Unternehmer Ludwig Görtz trifft Dirigent Christoph von Dohnányi.

Abendblatt:

Sie kommen aus ganz unterschiedlichen Berufen - ist Ihre große Gemeinsamkeit mit den Begriffen Autorität und Führungskompetenz treffend beschrieben?

Christoph von Dohnányi:

Schon, aber es gibt Strukturen, die heute sehr viel mehr auf dem altmodischen Begriff der "Autorität" aufbauen, im Sport zum Beispiel, das ist eine unglaublich autoritäre Menschenführung. Einer bestimmt - und wenn's nicht läuft, fliegt der Trainer raus. Das war in meinem Beruf - und in Ihrem sicher auch - eher früher so.

Ludwig Görtz:

Ja, früher war das Patriarchalische von größerer Bedeutung. Wenn allerdings ein Dirigent beide Arme hebt, sagt schon die Körpersprache: Alles hört auf mein Kommando. Das ist Autorität. Und wenn einer zu früh einsetzt, kriegt er womöglich eins mit dem Taktstock über. Das gibt es bei uns nicht mehr.

Dohnányi:

Das gibt es bei uns natürlich auch nicht mehr.

Abendblatt:

Nicht mehr ?

Dohnányi:

Nun ja, ich habe noch Toscanini gesehen.
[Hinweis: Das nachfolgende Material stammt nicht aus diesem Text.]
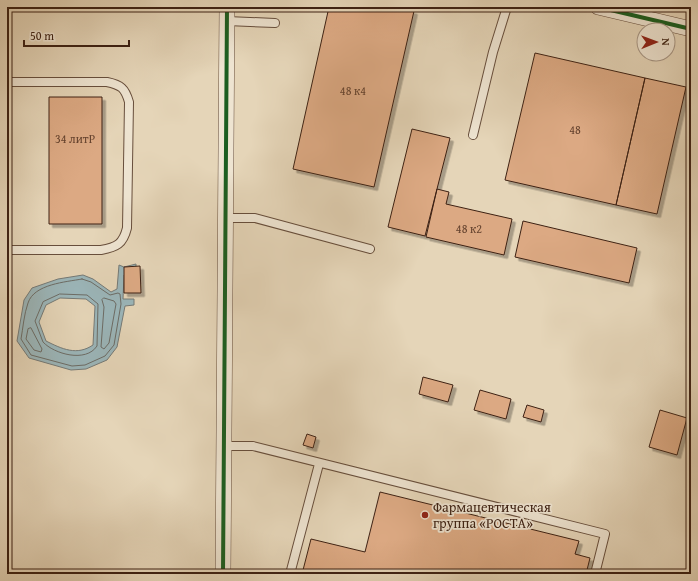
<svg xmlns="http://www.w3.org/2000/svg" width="698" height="581" font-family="'Gentium Book Plus',serif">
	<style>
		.water { fill: #9bb6ba; stroke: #757a77; fill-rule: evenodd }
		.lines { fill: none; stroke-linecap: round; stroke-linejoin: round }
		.shore { stroke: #6c6c66; stroke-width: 1 }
		.building { fill: #dca983; stroke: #3d2113; filter: url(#shadow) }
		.service-casing { stroke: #674e3c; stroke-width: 10 }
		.minor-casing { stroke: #674e3c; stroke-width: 16 }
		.service { stroke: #eee4d1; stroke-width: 8 }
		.minor { stroke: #eee4d1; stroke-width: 15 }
		.cycleway-casing { stroke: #eee4d1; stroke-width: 6 }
		.cycleway { stroke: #1b5e20; stroke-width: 4 }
		.poi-dot { fill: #8f2418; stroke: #eee4d1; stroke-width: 1.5 }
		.labels { text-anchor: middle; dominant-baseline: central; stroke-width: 3.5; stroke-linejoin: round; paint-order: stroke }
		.number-label { font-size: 12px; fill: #65432f }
		.poi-label { font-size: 14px; fill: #3d2113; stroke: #eee4d1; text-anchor: start }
	</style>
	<defs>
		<filter id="shadow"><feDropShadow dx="3.5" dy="3.5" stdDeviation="0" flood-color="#0004"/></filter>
	</defs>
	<rect width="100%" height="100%" fill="#e5d5b8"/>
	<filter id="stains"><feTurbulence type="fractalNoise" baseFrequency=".005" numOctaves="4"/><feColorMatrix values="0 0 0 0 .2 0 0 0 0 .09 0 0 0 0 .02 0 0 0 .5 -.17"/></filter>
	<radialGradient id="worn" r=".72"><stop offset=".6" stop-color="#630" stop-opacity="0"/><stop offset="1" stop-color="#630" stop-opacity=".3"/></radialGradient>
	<path class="water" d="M 136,264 L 136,273 L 124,275 L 123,299 L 134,299 L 134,305 L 125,306 L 117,347 L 107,360 L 86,369 L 71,370 L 29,358 L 17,341 L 24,300 L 32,288 L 58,279 L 83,275 L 93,279 L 111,292 L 117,289 L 119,265 L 124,267 ZM 60,298 L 86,299 L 95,306 L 93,345 C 77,356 62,349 46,341 L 39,322 L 46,305 Z"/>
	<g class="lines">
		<path class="shore" d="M 82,279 L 91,282 L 110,295 L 118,293 L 120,294 L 121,304 L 114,345 L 105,356 L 85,365 L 72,366 L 31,355 L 21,339 C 23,328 24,314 28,303 C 34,284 66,282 82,279 Z
			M 60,294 L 87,295 L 98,304 L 97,346 C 86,363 54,354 43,342 L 35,321 L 43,302 Z
			M 104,298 L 114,301 L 116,304 L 109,343 L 104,349 L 101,347 L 104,307 L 102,300 Z
			M 31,328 L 42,349 L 41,352 L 34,350 L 26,339 L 28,329 Z"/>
	</g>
	<path class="building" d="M 329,7 L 397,7 L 414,11 L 374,187 L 293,169 Z
		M 535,53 L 645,78 L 616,205 L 505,180 Z
		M 645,78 L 686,87 L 657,214 L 616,205 Z
		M 49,97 L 102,97 L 102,224 L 49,224 Z
		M 412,129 L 450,138 L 425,236 L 388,227 Z
		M 437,189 L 449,192 L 446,204 L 512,219 L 504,255 L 426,237 Z
		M 523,221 L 637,248 L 629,283 L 515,257 Z
		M 140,266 L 141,293 L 124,293 L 124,267 Z
		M 423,377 L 453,385 L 448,402 L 419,394 Z
		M 480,390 L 511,399 L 506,419 L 474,410 Z
		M 527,405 L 544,410 L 541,422 L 523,417 Z
		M 660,410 L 687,418 L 677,455 L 649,447 Z
		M 307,434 L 316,437 L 313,448 L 303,445 Z
		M 380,492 L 579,541 L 575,554 L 590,558 L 586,574 L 302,574 L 311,539 L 365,552 Z"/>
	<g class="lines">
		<g class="service-casing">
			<path id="service" d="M 227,21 L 275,23
				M 7,82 L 107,82 C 121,85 125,88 129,102 L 127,228 C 123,244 117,247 101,250 L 7,250
				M 473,135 L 493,52 L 507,7
				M 226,218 L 255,218 L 370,249
				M 224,446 L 253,446 L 605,534 L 595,574
				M 290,574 L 319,464"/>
		</g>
		<g class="minor-casing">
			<path id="minor" d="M 598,7 L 691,29
				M 223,574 L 227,7"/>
		</g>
		<use href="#service" class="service"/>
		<use href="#minor" class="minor"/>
		<g class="cycleway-casing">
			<path id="cycleway" d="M 598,7 L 691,29
				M 223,574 L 227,7"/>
		</g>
		<use href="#cycleway" class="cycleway"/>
	</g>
	<circle class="poi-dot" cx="425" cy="515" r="4"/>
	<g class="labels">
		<g class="number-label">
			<text x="353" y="90">48 к4</text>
			<text x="575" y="129">48</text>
			<text x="75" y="138">34 литР</text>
			<text x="469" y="228">48 к2</text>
		</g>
		<g class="poi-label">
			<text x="433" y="507">Фармацевтическая<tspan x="433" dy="16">группа «РОСТА»</tspan></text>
		</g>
	</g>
	<rect width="698" height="581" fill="none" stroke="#e5d5b8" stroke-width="24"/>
	<rect x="8" y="8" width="682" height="565" fill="none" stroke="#3d2113" stroke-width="2"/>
	<rect x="12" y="12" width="674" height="557" fill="none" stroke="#3d2113"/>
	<g transform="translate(656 42) rotate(89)"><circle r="19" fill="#eee4d1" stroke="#a79685"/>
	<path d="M0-3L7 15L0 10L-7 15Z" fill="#8f2418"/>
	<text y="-6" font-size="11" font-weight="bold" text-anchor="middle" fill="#3d2113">N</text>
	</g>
	<path d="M24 40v6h105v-6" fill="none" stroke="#3d2113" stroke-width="2"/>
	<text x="30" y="40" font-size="12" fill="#3d2113" stroke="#eee4d1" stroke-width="3" paint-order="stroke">50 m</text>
	<rect width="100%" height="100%" filter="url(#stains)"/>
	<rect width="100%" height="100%" fill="url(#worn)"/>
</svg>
Wenn der rauskam und ihm passte das Parfüm eines Musikers nicht, hat er dem bloß ein kurzes "Out!" zugeraunt. Damals war Autorität wirklich Machtausübung.

Görtz:

Ich habe gerade ein Interview mit Anne-Sophie Mutter gelesen, die sagte: Dirigenten wollen herrschen. Das geht so in der Wirtschaft nicht mehr. Man muss mehr überzeugen als herrschen.

Dohnányi:

Ja, aber Frau Mutters Erziehung ist natürlich durch Karajan geprägt. Karajan ist eine ganz andere Generation. Der war wirklich der letzte Herrscher unter den Dirigenten. Sie haben vollkommen recht, heute muss man überzeugen, die Autorität wird nicht mehr einfach "verliehen" wie früher durch ein Erbe oder durch das Kapital.

Abendblatt:

Hat der veränderte Führungsstil Auswirkungen auf das Ergebnis?

Görtz:

Ich glaube ja. In der Unternehmensführung braucht man heute auch die Akzeptanz der Mitarbeiter, dann kann das Ergebnis deutlicher besser sein als vor 30, 40 Jahren, als qua Autorität ein Ziel vorgegeben wurde. Ist das bei Ihnen ähnlich?

Dohnányi:

Bestimmt sogar. Ein Orchester ist ein sehr heterogenes Kollektiv. Wir haben ein starkes Gemisch verschiedenster Denkweisen, ganz unterschiedlicher Menschen und Einflüsse ...

Görtz:

Frauen neuerdings!

Dohnányi:

Ja, Frauen! Ein Orchester ist ein ganz gutes Bild unserer Gesellschaft, das man mit einem Führungsstil überzeugen muss, der Resultate bringt. Letztendlich ist Ihr Beruf wie meiner: Wir sind alle resultatgebunden.

Görtz:

Am Ende zählt das Ergebnis.

Abendblatt:

Fühlen Sie sich an der Spitze manchmal einsam?

Görtz:

Gar nicht. Der Unternehmer kann das ganze Fachwissen gar nicht mehr allein beherrschen, er braucht also Berater.

Dohnányi:

Als Künstler ist man in gewisser Weise immer einsam, aber man hat als Partner immer die Kunst. In der Kunst ist die einzig ernst zu nehmende Autorität das Werk. Deswegen finden Sie heute sehr viel mehr Versuche, einem Werk die Buchstäblichkeit abzugewinnen. Es ist der Versuch, sich dem Werk unterzuordnen, allerdings kann kein Werk bestehen ohne die Individualität des Interpretierenden.

Abendblatt:

Hat Führen also auch mit Dienen zu tun?

Görtz:

Ja. Man dient dem Unternehmen, der Tradition, der Zukunftsfähigkeit. Zum Führen gehört auch Demut. Bescheidenheit. Realitätssinn. Damit man nicht die Bodenhaftung verliert.

Dohnányi:

(lächelt) Da hilft es, wenn man Hamburger ist.